## HOW TO COMPLETE THIS TASK:
Provide the number of lines below containing the word "format", without any other words.

## Stored records:
# # # # #
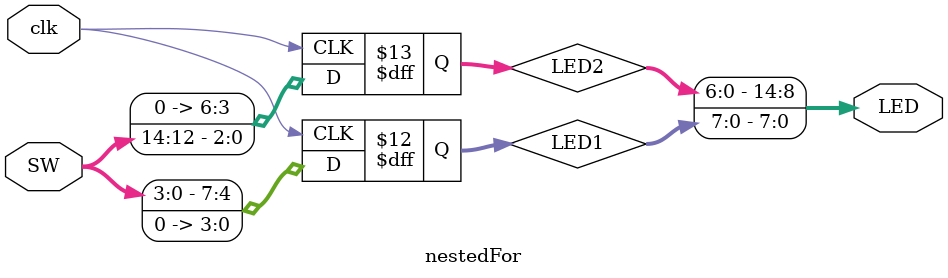
<source format=sv>

module nestedFor(
    input clk,
    input [14:0] SW,
	output [14:0] LED
);

reg [1:0] i;
reg [1:0] j;
reg [7:0] LED1;
reg [6:0] LED2;
assign LED = {LED2,LED1};
always_ff @ (posedge clk) begin
    LED1 = SW[7:0];
    LED2 = SW[14:8];
	for (i = 0; i < 2; i = i + 1) begin
		LED1 = LED1 << 2;
		for (j = 0; j < 2; j = j + 1) LED2 = LED2 >> 1;
	end
end
endmodule
</source>
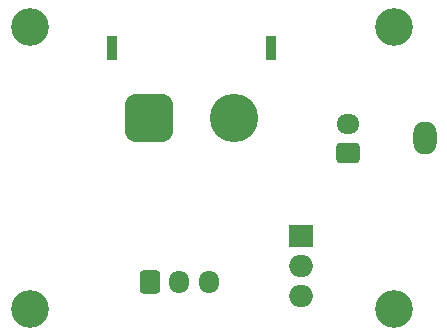
<source format=gbr>
%TF.GenerationSoftware,KiCad,Pcbnew,7.0.11-rc3*%
%TF.CreationDate,2025-03-25T15:56:03+09:00*%
%TF.ProjectId,RDC_Humanoid_Power_Relay_Switch,5244435f-4875-46d6-916e-6f69645f506f,rev?*%
%TF.SameCoordinates,Original*%
%TF.FileFunction,Soldermask,Bot*%
%TF.FilePolarity,Negative*%
%FSLAX46Y46*%
G04 Gerber Fmt 4.6, Leading zero omitted, Abs format (unit mm)*
G04 Created by KiCad (PCBNEW 7.0.11-rc3) date 2025-03-25 15:56:03*
%MOMM*%
%LPD*%
G01*
G04 APERTURE LIST*
G04 Aperture macros list*
%AMRoundRect*
0 Rectangle with rounded corners*
0 $1 Rounding radius*
0 $2 $3 $4 $5 $6 $7 $8 $9 X,Y pos of 4 corners*
0 Add a 4 corners polygon primitive as box body*
4,1,4,$2,$3,$4,$5,$6,$7,$8,$9,$2,$3,0*
0 Add four circle primitives for the rounded corners*
1,1,$1+$1,$2,$3*
1,1,$1+$1,$4,$5*
1,1,$1+$1,$6,$7*
1,1,$1+$1,$8,$9*
0 Add four rect primitives between the rounded corners*
20,1,$1+$1,$2,$3,$4,$5,0*
20,1,$1+$1,$4,$5,$6,$7,0*
20,1,$1+$1,$6,$7,$8,$9,0*
20,1,$1+$1,$8,$9,$2,$3,0*%
G04 Aperture macros list end*
%ADD10RoundRect,0.250000X-0.600000X-0.725000X0.600000X-0.725000X0.600000X0.725000X-0.600000X0.725000X0*%
%ADD11O,1.700000X1.950000*%
%ADD12C,3.200000*%
%ADD13O,2.000000X2.800000*%
%ADD14RoundRect,0.250000X0.725000X-0.600000X0.725000X0.600000X-0.725000X0.600000X-0.725000X-0.600000X0*%
%ADD15O,1.950000X1.700000*%
%ADD16R,0.900000X2.000000*%
%ADD17RoundRect,1.025000X-1.025000X-1.025000X1.025000X-1.025000X1.025000X1.025000X-1.025000X1.025000X0*%
%ADD18C,4.100000*%
%ADD19R,2.000000X1.905000*%
%ADD20O,2.000000X1.905000*%
G04 APERTURE END LIST*
D10*
%TO.C,J3*%
X53340000Y-59690000D03*
D11*
X55840000Y-59690000D03*
X58340000Y-59690000D03*
%TD*%
D12*
%TO.C,H3*%
X74000000Y-38100000D03*
%TD*%
D13*
%TO.C,J2*%
X76625000Y-47548800D03*
D14*
X70125000Y-48798800D03*
D15*
X70125000Y-46298800D03*
%TD*%
D16*
%TO.C,J1*%
X50120600Y-39859600D03*
X63620600Y-39859600D03*
D17*
X53270600Y-45859600D03*
D18*
X60470600Y-45859600D03*
%TD*%
D19*
%TO.C,Q1*%
X66136400Y-55778400D03*
D20*
X66136400Y-58318400D03*
X66136400Y-60858400D03*
%TD*%
D12*
%TO.C,H1*%
X43180000Y-38100000D03*
%TD*%
%TO.C,H2*%
X43180000Y-62000000D03*
%TD*%
%TO.C,H4*%
X74000000Y-62000000D03*
%TD*%
M02*

</source>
# # # # #
## RESULT FOR THIS TASK:
3